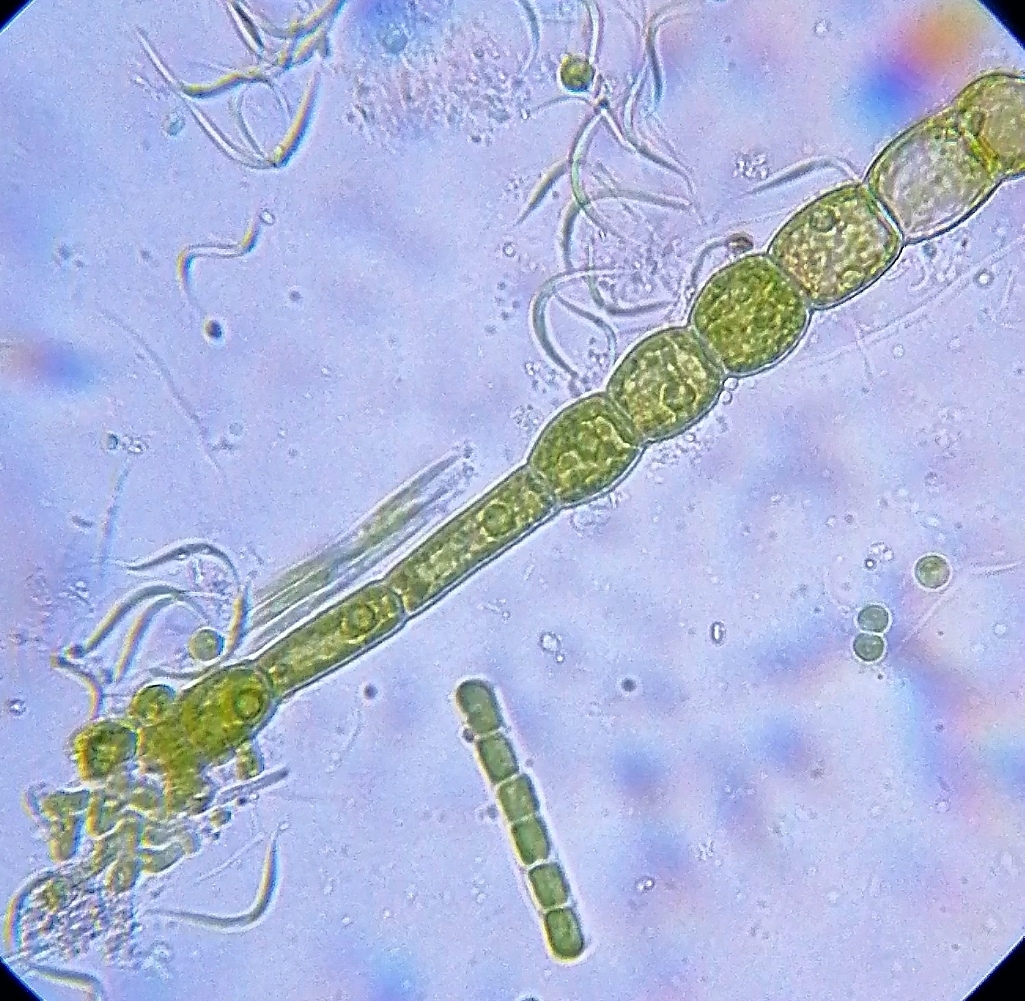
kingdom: Plantae
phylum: Chlorophyta
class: Chlorophyceae
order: Oedogoniales
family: Oedogoniaceae
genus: Oedogonium
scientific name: Oedogonium
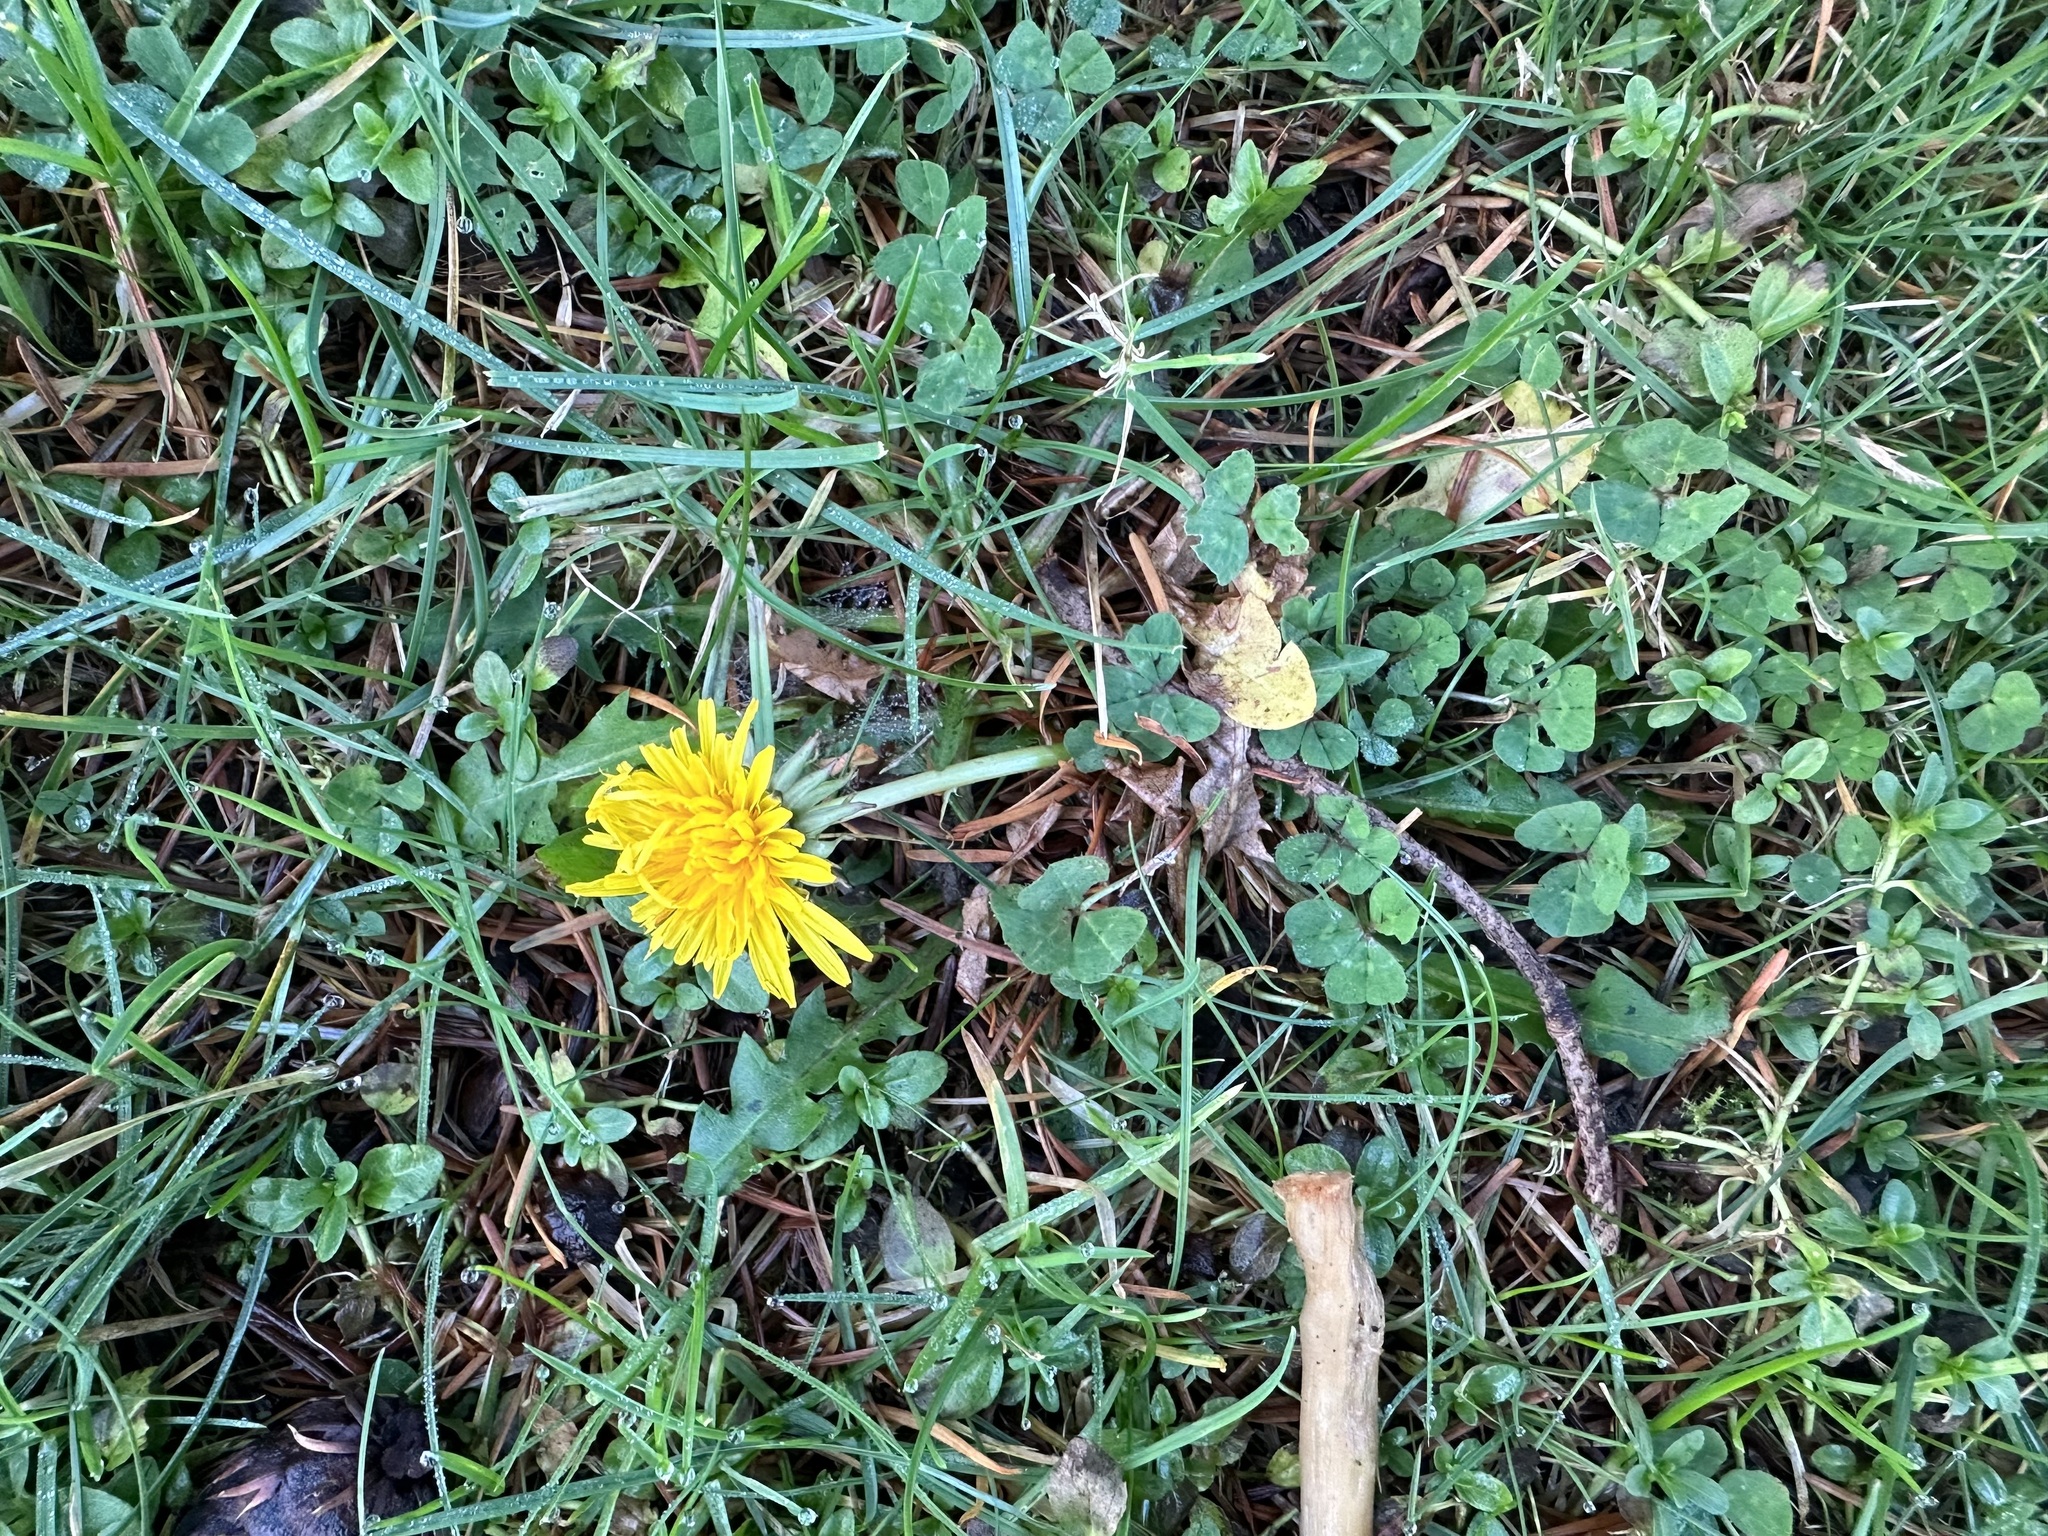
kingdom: Plantae
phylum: Tracheophyta
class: Magnoliopsida
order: Asterales
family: Asteraceae
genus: Taraxacum
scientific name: Taraxacum officinale
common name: Common dandelion
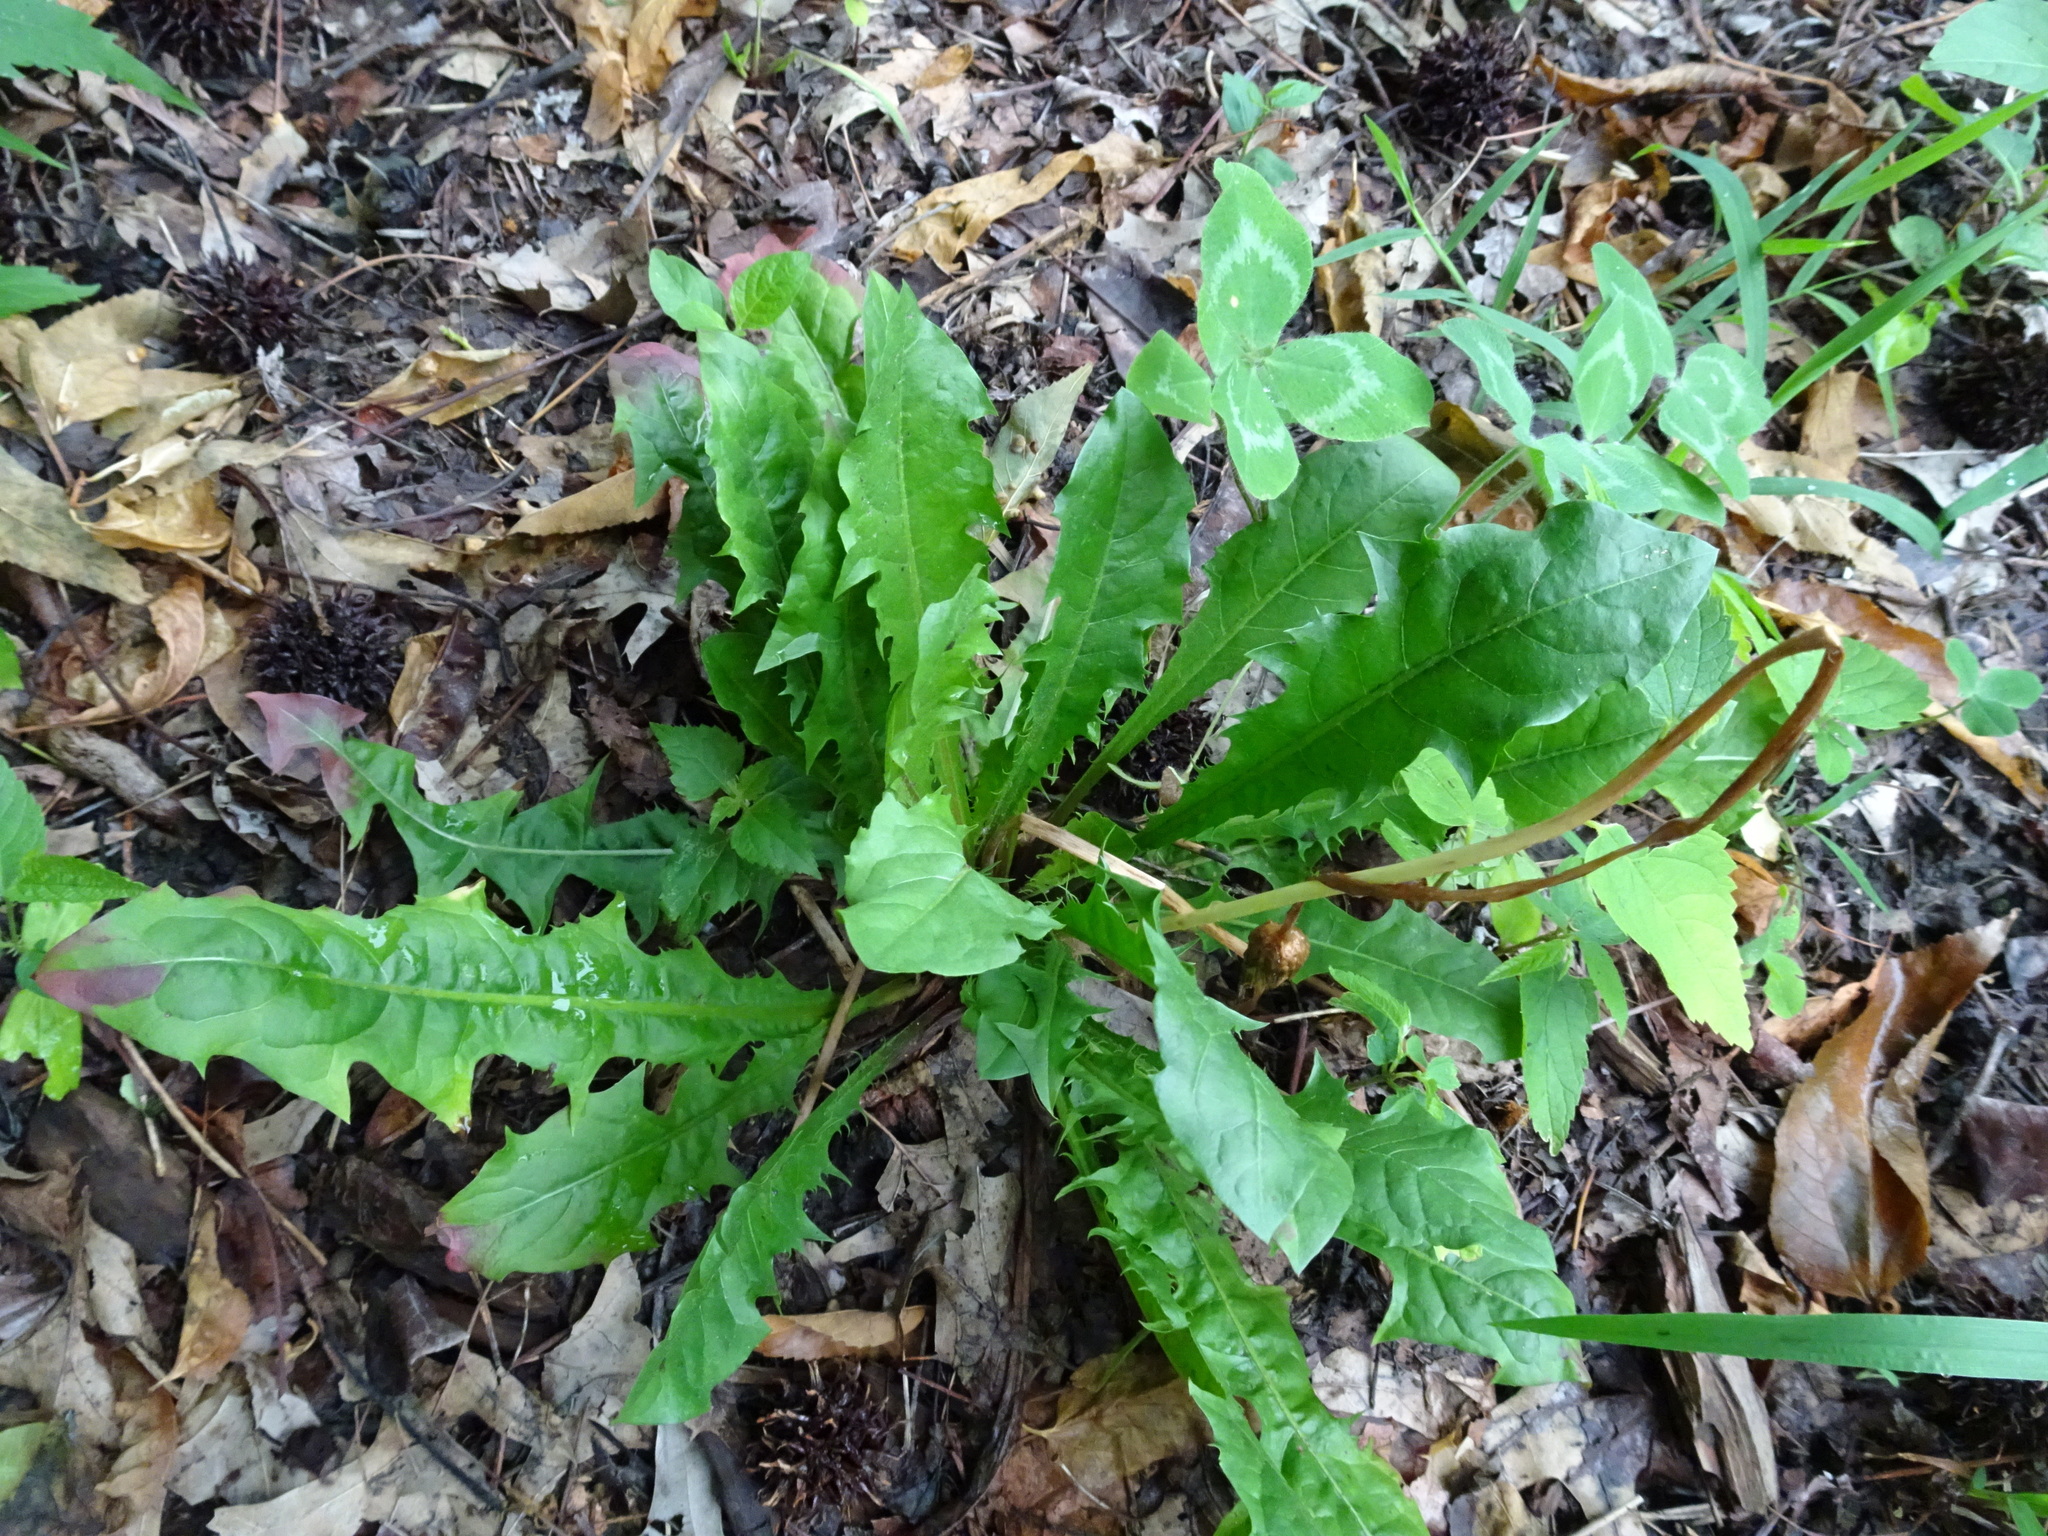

******************************

Rewrite the listing with every "phylum" swapped for "division" and nothing else changed. Omit the pictures.

__REPLY__
kingdom: Plantae
division: Chlorophyta
class: Chlorophyceae
order: Oedogoniales
family: Oedogoniaceae
genus: Oedogonium
scientific name: Oedogonium
kingdom: Plantae
division: Tracheophyta
class: Magnoliopsida
order: Asterales
family: Asteraceae
genus: Taraxacum
scientific name: Taraxacum officinale
common name: Common dandelion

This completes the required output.